Ainsi dans l’exemple suivant :
Capital social : 100
Primes d’émission : 300
Réserves : 50
Report à nouveau : - 200
Résultat : - 100
Total des capitaux propres : 150
Ratio : (100 + 300)/2 + 50 - 200 - 100 = - 50
Dans ce cas, l’entreprise pourra, en incorporant les pertes cumulées (report à nouveau et résultat) au capital social ou en les imputant sur les primes, retrouver un ratio positif.

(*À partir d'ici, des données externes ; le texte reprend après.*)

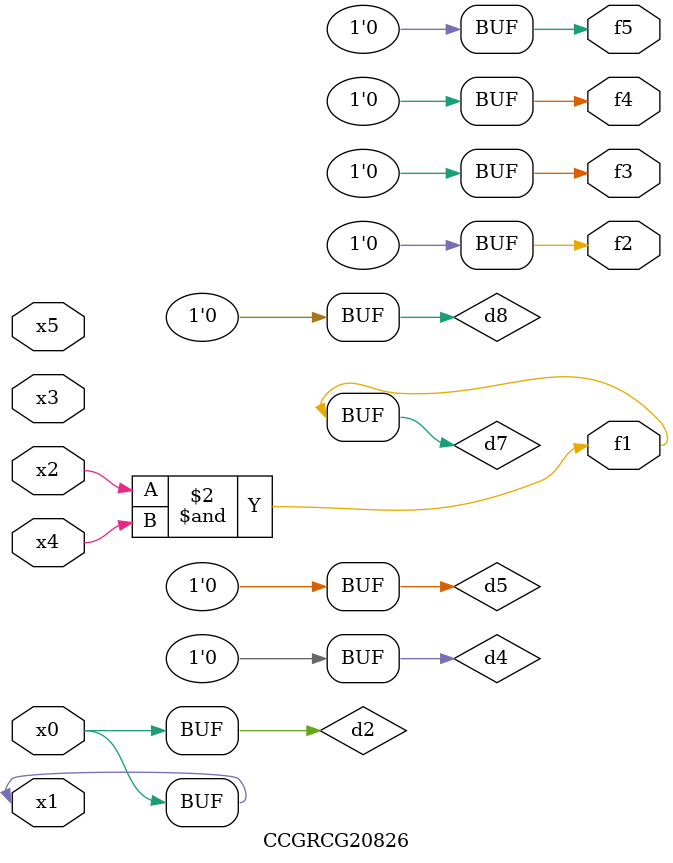
<source format=v>
module CCGRCG20826(
	input x0, x1, x2, x3, x4, x5,
	output f1, f2, f3, f4, f5
);

	wire d1, d2, d3, d4, d5, d6, d7, d8, d9;

	nand (d1, x1);
	buf (d2, x0, x1);
	nand (d3, x2, x4);
	and (d4, d1, d2);
	and (d5, d1, d2);
	nand (d6, d1, d3);
	not (d7, d3);
	xor (d8, d5);
	nor (d9, d5, d6);
	assign f1 = d7;
	assign f2 = d8;
	assign f3 = d8;
	assign f4 = d8;
	assign f5 = d8;
endmodule

</source>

Ainsi dans notre exemple :
Capital social : 100
Primes d’émission : 300 – 200 – 100 = 0
Réserves : 50
Report à nouveau : - 200 + 200 = 0
Résultat : - 100 + 100 = 0
Total des capitaux propres : 150
Ratio : (100 + 0)/2 + 50 + 0 + 0 = 100
Nous ne sommes évidemment pas opposés à des règles limitant l’aide des États aux entreprises en difficulté. Mais de grâce, pourquoi chercher midi à quatorze heures en inventant un nouveau ratio pseudo financier, dont la logique ne saute pas aux yeux et nous échappe même pour être honnêtes, et qui dépend largement des choix comptables de l’entreprise ? Ne peut-on pas simplement définir comme en difficulté les entreprises qui ont des capitaux propres négatifs… ?
Autre : Formations
Voici les dates des prochaines formations que nous avons conçues pour Francis Lefebvre Formation, avec des enseignants que nous avons sélectionnés pour l’excellence de leur pédagogie :
- « Ingénierie financière » le 16 octobre 2020, à Paris.
- « Définir la structure de financement adaptée à votre entreprise » le 17 novembre 2020, à Paris.
- « Les mécanismes du LBO et l’environnement du Private Equity » le 22 octobre 2020, à Paris.
- « Gestion de la trésorerie et des risques financiers : quelles priorités en 2020 » le 30 septembre 2020, à Paris.
Commentaire : Sur l'actualité financière, postés sur les pages Facebook et LinkedIn du Vernimmen
Régulièrement, nous publions sur les pages Facebook et LinkedIn du Vernimmen[1] des commentaires que nous inspire l’actualité financière.
« Solvabilité, solvabilité (et liquidité), suite et illustration »
L’équipementier automobile Novares, 1,35 Md€ de ventes, 100 M€ d’EBE en 2019, 12 000 salariés dans 23 pays, a annoncé la semaine dernière une opération de recapitalisation à l’issue d’une procédure expresse (un mois !) de redressement judiciaire. Le confinement qui frappait 40 de ses 45 usines lui coûtait 4 M€ par jour, autant dire que sous LBO avec un ratio dette/EBE de 3,3, élevé pour un secteur cyclique comme l’automobile, ses jours étaient comptés, d’autant qu’une reprise par un concurrent ou un fonds était bien compliquée à organiser quand il est impossible de visiter les usines. De facto, aucun n’a déposé d’offre ferme. Les banques ont accepté de convertir 260 des 330 M€ de dettes du holding en capitaux propres leur donnant 25 % du capital, et les actionnaires apportent 30 M€ de nouveaux capitaux propres, résolvant les problèmes de solvabilité du groupe. Les banques, qui avaient refusé d’accorder un PGE en mars dernier (et on peut les comprendre vu l’endettement de Novares), en ont accordé un de 71 M€ et les actionnaires ont consenti un prêt de 45 M€ pour redonner de la liquidité au groupe, au moment où son activité redémarre. On peut se dire qu’obtenir 25 % du capital en contrepartie de l’abandon de 79 % de dettes du holding de LBO, les banques ne semblent pas avoir abusé de la situation, au plus grand profit du fonds Equistone qui garde sa majorité. Comme nous l’expliquions dans le webinar du 19 mai 2020, toujours disponible sur YouTube[2], préparez-vous à en voir beaucoup d’autres, des opérations de sauvetage de groupes à la solvabilité mise en péril.